Policja pod nadzorem prokuratury zajmie się sprawą zanieczyszczenia wody w części Bielska-Białej. Teraz można już z niej korzystać na terenie całego miasta. W związku z tym tamtejszy inspektor sanitarny odwołał wprowadzony w czwartek zakaz spożywania wody.

REKLAMA
Zdjęcie ilustracyjne

Awarię stwierdzono w środę. Przez cały ten czas pobierano próbki do badań.

Specjalistyczne laboratorium w Lędzinach badało próbki wody z 15 miejsc. Zanieczyszczenie stwierdzono w czterech. To, co wykryto to styren, który może powodować nieprzyjemny zapach. A właśnie na zapach oraz zmienione zabarwienie wody mieszkańcy w części Bielska-Białej zaczęli się skarżyć w minioną środę.

Pierwsze takie zgłoszenia odebrano niedługo po tym, jak uruchomiono poddaną renowacji magistralę w Wapienicy.
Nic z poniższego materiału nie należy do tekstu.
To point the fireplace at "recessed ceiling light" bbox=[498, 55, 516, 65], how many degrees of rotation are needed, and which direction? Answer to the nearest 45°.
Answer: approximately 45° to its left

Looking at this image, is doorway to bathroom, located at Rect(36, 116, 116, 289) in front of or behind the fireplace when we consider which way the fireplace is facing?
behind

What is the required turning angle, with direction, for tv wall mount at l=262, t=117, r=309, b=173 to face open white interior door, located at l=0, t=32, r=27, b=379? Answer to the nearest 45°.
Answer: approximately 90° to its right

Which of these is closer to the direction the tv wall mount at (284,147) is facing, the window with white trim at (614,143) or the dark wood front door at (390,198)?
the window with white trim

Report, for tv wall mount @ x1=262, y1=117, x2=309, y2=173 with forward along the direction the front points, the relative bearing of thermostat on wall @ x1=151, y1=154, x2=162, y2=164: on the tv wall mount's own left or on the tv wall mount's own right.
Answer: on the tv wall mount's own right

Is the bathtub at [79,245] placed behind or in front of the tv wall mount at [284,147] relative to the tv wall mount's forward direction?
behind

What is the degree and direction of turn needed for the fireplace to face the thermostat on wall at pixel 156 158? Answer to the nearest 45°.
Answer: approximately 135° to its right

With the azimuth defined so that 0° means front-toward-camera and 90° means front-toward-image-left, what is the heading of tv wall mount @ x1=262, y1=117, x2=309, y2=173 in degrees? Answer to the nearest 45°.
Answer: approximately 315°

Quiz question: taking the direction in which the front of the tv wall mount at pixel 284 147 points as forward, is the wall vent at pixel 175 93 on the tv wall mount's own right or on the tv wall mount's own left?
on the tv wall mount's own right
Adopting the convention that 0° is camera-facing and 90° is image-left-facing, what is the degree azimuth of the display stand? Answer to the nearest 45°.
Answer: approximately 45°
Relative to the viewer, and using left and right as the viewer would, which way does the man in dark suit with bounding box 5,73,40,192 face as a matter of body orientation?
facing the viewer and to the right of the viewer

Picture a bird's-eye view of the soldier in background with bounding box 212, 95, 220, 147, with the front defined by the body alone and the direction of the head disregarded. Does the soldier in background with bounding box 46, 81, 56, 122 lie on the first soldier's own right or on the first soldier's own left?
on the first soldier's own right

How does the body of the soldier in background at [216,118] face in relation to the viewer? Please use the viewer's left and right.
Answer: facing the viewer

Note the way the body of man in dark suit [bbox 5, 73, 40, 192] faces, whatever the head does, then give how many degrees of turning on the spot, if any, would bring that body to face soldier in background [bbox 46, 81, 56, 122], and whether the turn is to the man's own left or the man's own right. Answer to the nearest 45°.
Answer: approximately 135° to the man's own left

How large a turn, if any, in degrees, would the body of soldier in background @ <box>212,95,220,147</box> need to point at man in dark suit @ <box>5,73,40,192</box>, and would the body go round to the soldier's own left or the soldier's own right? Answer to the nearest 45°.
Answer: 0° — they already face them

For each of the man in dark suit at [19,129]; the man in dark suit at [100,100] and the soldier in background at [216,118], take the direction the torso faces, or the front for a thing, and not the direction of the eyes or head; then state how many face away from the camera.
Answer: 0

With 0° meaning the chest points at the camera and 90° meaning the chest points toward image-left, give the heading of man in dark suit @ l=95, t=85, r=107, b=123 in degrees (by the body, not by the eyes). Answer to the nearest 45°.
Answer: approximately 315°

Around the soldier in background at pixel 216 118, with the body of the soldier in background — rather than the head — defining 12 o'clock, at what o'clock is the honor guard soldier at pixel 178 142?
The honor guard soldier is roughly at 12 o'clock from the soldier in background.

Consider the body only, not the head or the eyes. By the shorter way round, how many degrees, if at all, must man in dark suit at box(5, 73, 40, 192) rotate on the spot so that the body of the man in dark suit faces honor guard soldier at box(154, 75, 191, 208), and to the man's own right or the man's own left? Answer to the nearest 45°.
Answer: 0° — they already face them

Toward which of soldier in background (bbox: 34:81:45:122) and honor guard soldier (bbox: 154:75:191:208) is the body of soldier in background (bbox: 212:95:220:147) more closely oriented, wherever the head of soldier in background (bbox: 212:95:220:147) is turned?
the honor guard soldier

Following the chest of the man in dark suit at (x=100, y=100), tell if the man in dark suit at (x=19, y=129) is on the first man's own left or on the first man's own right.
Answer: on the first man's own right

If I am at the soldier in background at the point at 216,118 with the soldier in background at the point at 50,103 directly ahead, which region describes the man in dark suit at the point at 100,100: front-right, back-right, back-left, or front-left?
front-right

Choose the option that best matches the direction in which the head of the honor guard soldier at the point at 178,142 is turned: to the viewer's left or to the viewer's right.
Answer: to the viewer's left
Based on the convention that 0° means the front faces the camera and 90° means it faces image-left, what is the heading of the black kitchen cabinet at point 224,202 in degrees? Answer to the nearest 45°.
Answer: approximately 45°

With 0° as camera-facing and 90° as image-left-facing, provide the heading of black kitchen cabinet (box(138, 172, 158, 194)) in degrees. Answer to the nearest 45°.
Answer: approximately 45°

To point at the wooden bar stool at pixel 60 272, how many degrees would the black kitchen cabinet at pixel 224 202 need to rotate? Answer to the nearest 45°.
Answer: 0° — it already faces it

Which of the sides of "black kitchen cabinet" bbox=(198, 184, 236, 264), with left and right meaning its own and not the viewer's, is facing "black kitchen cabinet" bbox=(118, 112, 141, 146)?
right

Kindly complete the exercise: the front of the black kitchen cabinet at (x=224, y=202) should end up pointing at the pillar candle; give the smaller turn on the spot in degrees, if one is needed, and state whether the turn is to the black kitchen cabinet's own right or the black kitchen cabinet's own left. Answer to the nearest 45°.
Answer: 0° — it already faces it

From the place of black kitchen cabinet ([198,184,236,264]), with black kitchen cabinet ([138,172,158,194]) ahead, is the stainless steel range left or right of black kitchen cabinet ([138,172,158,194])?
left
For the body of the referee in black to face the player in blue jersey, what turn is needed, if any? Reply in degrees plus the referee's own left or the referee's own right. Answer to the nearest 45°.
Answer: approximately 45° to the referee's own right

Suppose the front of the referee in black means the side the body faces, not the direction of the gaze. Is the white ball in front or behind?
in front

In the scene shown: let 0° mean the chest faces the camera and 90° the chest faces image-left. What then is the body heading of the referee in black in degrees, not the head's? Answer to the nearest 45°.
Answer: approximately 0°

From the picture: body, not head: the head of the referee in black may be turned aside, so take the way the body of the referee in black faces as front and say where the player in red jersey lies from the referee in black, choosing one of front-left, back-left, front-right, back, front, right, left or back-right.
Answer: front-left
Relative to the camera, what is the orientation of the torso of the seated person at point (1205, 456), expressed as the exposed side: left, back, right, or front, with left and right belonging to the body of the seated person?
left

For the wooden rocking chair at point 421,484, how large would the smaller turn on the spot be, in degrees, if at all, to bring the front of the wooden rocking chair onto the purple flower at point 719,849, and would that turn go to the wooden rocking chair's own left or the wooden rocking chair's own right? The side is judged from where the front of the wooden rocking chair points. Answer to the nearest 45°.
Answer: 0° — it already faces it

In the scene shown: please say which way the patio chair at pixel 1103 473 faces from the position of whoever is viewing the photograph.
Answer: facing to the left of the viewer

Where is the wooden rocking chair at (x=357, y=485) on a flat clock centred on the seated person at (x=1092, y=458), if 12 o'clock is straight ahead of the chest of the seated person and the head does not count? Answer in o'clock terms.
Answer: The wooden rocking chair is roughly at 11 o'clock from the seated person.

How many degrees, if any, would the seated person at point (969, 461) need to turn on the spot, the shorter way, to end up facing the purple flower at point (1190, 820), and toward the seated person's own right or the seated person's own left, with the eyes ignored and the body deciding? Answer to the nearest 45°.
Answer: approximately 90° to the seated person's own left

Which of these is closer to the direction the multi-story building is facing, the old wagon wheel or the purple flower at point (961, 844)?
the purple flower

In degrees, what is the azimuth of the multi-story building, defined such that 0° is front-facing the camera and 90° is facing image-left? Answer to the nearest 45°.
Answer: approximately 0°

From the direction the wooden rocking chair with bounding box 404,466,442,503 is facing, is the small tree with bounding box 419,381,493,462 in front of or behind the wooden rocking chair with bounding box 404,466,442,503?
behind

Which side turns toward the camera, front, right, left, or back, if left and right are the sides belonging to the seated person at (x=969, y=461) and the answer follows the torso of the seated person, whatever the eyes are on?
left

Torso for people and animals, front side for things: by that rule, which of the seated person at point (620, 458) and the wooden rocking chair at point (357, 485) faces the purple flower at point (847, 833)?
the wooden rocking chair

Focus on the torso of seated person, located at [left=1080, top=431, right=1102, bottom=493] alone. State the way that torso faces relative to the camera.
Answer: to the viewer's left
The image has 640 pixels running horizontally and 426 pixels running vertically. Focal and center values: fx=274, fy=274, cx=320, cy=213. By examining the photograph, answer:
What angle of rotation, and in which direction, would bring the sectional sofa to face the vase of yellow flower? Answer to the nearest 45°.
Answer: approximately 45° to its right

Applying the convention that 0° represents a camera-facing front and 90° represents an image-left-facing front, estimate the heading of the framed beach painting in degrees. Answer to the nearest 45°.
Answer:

Ostatnie zgłoszenie od zaniepokojonych mieszkańców było w piątek. Jeśli kogoś w ostatnich dniach nie było w domu, to miejskie służby zalecają, aby po powrocie przez pewien czas zostawić odkręcone kurki - zarówno z zimną, jak i ciepłą wodą. Gdyby niepokojący zapach nie ustępował - sprawę należy zgłosić.

Co ważne, do tej pory do bielskiego sanepidu - ani ze szpitali ani od lekarzy pierwszego kontaktu - nie wpłynęło żadne zgłoszenie o ewentualnym zatruciu wodą.